* Work instruction A *
In the blog post on Bush's appointments, what office was Dr. Erik Keroack appointed to head?
* Work instruction B *
From the blog post, set down the passage that begins with the words containing "Thursday, November 16, 2006" and ends with "to low-income women.".

* Passage *
----

Thursday, November 16, 2006

 

How About Some More of that Bush Bipartisanship?

by McJoan

Life goes blithely on in BushWorld, elections or no. Whether it's trying to bring back John Bolton or renominating already rejected judicial nominees, he's intent upon continuing to play to his wing-nut base, apparently unaware that he lost already.

The good news is that Democrats can now stop Bolton and those judges for good. The bad news is that he can make executive branch appointments that don't have to be approved by the Senate. Today he did just that, with a big ol' FU to the Democrats by appointing Dr. Erik Keroack to head up the Office of Family Planning, which adminsters all Title X programs. Title X of the Public Health Service Act provides family planning services primarily to low-income women.

What's so special about this appointment? After all, he's a doctor, right? A doctor at a crisis pregnancy center, one of those deceptive clinics that pose as real clinics and prevent women from having abortions through tactics like this:

According to a recent Planned Parenthood email, a 17-year-old girl mistakenly walked into a crisis pregnancy center thinking it was Planned Parenthood, which was next door. "The group took down the girl's confidential personal information and told her to come back for her appointment, which they said would be in their 'other office' (the real Planned Parenthood office nearby)."

----

* Data extract *
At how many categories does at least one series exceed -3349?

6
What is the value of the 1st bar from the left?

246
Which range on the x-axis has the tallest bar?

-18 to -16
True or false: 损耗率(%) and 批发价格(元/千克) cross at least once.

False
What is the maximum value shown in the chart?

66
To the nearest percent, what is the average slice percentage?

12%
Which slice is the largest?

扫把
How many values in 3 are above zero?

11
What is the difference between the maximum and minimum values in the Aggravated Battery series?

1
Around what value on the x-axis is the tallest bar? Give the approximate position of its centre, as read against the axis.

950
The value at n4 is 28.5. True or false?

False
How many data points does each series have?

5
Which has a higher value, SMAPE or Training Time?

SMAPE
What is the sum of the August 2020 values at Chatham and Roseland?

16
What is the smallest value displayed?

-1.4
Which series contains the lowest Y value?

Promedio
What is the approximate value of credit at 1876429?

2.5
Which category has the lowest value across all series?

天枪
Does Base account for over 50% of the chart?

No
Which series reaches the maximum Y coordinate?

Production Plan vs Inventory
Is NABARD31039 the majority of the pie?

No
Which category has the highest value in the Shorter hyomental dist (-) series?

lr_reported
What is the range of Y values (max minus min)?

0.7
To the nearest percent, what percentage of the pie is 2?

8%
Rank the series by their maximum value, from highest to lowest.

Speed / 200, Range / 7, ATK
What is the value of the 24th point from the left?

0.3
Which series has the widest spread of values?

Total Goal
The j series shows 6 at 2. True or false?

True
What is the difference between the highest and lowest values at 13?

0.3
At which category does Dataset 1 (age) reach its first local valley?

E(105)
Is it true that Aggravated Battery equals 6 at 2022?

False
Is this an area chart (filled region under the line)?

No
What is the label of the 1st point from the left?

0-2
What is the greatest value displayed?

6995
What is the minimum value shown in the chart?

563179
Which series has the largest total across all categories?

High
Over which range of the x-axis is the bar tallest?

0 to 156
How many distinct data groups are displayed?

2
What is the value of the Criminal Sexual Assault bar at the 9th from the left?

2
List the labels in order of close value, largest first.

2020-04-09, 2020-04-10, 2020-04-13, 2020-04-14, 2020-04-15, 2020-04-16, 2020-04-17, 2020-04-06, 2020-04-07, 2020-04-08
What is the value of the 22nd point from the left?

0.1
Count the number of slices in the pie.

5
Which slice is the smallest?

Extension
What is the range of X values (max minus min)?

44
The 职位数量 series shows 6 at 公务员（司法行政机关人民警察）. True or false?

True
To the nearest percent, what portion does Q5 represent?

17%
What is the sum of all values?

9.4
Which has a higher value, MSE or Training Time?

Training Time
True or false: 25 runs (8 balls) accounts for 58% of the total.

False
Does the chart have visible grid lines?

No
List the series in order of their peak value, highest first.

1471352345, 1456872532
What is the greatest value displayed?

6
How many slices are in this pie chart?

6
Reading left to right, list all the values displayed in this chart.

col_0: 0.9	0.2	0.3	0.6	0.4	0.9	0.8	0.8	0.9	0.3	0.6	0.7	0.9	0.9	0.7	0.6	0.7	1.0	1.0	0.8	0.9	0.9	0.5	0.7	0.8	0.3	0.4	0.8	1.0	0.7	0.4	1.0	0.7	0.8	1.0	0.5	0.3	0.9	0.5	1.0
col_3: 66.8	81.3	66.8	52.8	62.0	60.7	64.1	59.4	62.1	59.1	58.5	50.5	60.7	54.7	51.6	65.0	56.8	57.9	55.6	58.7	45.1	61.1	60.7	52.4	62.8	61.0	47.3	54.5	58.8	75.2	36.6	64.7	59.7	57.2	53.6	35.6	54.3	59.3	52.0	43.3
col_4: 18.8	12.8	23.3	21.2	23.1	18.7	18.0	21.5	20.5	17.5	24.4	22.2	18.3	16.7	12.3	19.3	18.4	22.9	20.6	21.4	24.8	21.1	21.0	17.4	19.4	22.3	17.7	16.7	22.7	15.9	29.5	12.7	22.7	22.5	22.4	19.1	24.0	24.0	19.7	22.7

----

* Task solution A *
The Office of Family Planning, which administers all Title X programs.

* Task solution B *
Thursday, November 16, 2006

 

How About Some More of that Bush Bipartisanship?

by McJoan

Life goes blithely on in BushWorld, elections or no. Whether it's trying to bring back John Bolton or renominating already rejected judicial nominees, he's intent upon continuing to play to his wing-nut base, apparently unaware that he lost already.

The good news is that Democrats can now stop Bolton and those judges for good. The bad news is that he can make executive branch appointments that don't have to be approved by the Senate. Today he did just that, with a big ol' FU to the Democrats by appointing Dr. Erik Keroack to head up the Office of Family Planning, which adminsters all Title X programs. Title X of the Public Health Service Act provides family planning services primarily to low-income women.